The headteacher, Bukhari, said: "We don't know anything for sure, but 15 per cent of my pupils appear to be dead."
On Wednesday a few hundred of the survivors, aged 12 to 15, turned up for lessons. They arrived at 8am, the girls wearing white headscarves, the boys -- a few of them on chopper-style bicycles -- in blue trousers and white shirts. They stood in the courtyard before trooping down the nearest corridor.
Normally the students would have filled 20 classrooms. On Wednesday they fitted comfortably into three. By 8:30am the lessons had begun. Next door to Saiful's religious education class Zuraida was teaching algebra.
"There are so few students here that the classes have all been mixed up," she said.
On a nearby wall the parents of a missing pupil have posted his photograph and some telephone numbers.
"There were 43 students in my class," Rizky Syamputra, 12, said. "Now there are just two of us, me and my friend Arik."
What had happened to the others? "I don't know,'"he said.
Throughout Aceh it is the same dismal story. The deputy governor of the Sumatran province, Azwar Abubakar, said 420 school buildings had fallen apart and about 1,044 teachers had been killed. An unknown number of students are dead or missing.
Junior high school three, which reopened on Monday, is currently the only school functioning in Banda Aceh. Each day more pupils drift back. Officials have announced that the other schools should restart on Jan. 26, a month after the disaster.

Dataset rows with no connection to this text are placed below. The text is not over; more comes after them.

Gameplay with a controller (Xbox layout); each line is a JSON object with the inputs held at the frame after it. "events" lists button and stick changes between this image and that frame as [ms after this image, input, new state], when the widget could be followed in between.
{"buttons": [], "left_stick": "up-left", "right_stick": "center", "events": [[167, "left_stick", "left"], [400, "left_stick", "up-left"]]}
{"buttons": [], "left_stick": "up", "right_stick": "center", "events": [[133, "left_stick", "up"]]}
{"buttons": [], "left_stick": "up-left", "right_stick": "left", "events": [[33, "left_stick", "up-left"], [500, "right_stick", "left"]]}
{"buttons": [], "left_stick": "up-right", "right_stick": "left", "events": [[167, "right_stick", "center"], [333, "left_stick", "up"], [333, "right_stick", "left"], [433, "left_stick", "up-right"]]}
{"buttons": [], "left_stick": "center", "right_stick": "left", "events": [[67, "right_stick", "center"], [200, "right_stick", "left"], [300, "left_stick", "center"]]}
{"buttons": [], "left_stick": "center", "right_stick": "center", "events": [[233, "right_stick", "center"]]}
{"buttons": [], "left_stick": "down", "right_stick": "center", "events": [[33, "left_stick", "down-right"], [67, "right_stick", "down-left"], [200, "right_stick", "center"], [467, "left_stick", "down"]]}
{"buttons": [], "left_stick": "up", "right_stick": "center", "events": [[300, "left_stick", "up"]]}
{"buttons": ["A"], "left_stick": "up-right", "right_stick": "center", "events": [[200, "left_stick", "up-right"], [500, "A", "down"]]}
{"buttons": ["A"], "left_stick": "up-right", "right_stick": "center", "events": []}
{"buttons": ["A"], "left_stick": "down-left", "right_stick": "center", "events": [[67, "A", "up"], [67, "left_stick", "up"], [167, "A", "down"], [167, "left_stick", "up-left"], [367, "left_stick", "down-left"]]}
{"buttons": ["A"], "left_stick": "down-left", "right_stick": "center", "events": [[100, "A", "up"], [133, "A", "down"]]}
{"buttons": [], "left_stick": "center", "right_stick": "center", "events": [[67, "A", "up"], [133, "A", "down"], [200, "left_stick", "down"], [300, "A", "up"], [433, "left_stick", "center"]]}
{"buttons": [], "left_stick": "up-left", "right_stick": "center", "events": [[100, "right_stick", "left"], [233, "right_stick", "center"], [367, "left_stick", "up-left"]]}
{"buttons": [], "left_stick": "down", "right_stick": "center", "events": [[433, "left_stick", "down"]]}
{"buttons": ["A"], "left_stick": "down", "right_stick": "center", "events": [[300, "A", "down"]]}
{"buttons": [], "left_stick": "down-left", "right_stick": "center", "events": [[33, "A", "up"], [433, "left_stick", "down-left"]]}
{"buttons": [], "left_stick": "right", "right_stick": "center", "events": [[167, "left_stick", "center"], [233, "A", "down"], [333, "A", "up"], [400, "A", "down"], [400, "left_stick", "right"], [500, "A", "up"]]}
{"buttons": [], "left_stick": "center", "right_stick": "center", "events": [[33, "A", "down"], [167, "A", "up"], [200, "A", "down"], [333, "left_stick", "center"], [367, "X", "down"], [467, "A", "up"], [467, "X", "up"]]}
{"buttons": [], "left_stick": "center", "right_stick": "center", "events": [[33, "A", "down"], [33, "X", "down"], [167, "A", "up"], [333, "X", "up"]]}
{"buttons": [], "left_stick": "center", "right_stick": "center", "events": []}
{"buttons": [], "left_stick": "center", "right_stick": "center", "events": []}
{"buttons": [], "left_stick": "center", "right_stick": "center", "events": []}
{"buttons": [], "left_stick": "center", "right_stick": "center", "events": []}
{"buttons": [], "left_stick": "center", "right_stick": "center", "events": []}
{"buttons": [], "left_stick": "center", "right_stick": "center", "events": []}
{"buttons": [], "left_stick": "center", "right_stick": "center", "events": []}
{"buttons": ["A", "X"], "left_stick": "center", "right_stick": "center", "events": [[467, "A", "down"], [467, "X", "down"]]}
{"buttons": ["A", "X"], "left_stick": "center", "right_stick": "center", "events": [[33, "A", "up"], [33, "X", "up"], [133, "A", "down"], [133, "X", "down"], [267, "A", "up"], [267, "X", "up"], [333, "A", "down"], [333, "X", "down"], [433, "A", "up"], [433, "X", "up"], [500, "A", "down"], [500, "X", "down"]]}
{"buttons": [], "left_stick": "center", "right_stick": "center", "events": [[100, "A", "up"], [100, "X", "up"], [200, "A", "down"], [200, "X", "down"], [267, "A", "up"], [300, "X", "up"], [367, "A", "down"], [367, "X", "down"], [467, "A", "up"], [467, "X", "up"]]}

But the edict seems optimistic. Many schools no longer exist; others have become temporary refugee camps; some are still full of debris and bodies.
"We're trying to start the education process again," Bukhari said.
"But it's difficult. Some of the students are now living in other districts or are in refugee camps. And some are dead. Many of them have also lost all their books and uniforms. I'm going to try and buy them some more from my own money."
The tsunami came to within 100m of the school's grounds before it stopped. Saiful said there was no doubt that many pupils were still traumatized.
"The mood of the students is good enough. They want to study. But they are still scared. I can tell it from their faces," he said.